BARRO: I`m mostly excited. Nobody has ever given me a big thick check
KORNACKI: You have to bring that to the gate to get in. Bring three of
your friends with you. We`re paying for the subway ride.
Jessica, Sam, thank you very much.
KORNACKI: All right. We are back. We have cleared the unruly studio
audience. The official presentation to Josh Barro there, from Sandy the
Seagull, the official mascot of the Brooklyn Cyclones.
We want to thank the Brooklyn Cyclones for generously offering this, Josh.
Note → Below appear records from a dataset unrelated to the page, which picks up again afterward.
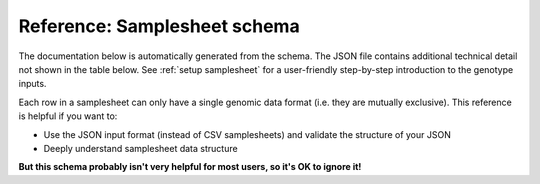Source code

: Reference: Samplesheet schema
=============================

The documentation below is automatically generated from the schema. The JSON
file contains additional technical detail not shown in the table below. See
:ref:`setup samplesheet` for a user-friendly step-by-step introduction to the
genotype inputs.

Each row in a samplesheet can only have a single genomic data format (i.e. they
are mutually exclusive). This reference is helpful if you want to:

- Use the JSON input format (instead of CSV samplesheets) and validate the
  structure of your JSON
- Deeply understand samplesheet data structure

**But this schema probably isn't very helpful for most users, so it's OK to ignore it!**

.. jsonschema:: ../../assets/schemas/samplesheet.json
Sometime this summer, you will be throwing out the first pitch. Are you
ready to do this? Can you reach the plate?
BARRO: Oh, I`m not ready. My brother has been making so much fun of me
for this, saying I won`t get it over the plate.
KORNACKI: You`ve got three months to do it.
KORNACKI: Jessica, Sam, so many memories from this season. Sam, One of
the high scorers in regular season. Jessica, you upset the defending
champion in the first round. I`m sorry you guys came up short. But --
STEIN: Me too.
TAYLOR: There`s always next year.
KORNACKI: There`s always next year. That`s right. That`s what the
Cyclones I guess say.
But, anyway, Sandy, again, the mascot here, we loved having you be part of
the show. Also, I do want to give a big thank you to Alex Trebek, how cool
was it to have Alex Trebek be part of the show today. So, I love that.
KORNACKI: Anyway, congratulations again to Josh.
And thank you, everybody, for watching this, this season. A lot of fun
with "Up Against the Clock". And remember, you can always play online. We
have an online version.
Anyway, join us tomorrow Sunday morning 8:00 a.m. Guess who`s going to be
on the show tomorrow? How about this? Senator Al Franken is going to talk
about something he`s very passionate about.
Maybe, maybe, I`ll ask him something about that "SNL" reunion coming up.
And maybe he`ll say something interesting about it. Why do I say that?
Because we interviewed him and he did.
Anyway, up next, you`re going to want to watch. Stick around for this,
Melissa Harris-Perry. She`s here. She`s next.
Have a great weekend. We`ll see you tomorrow.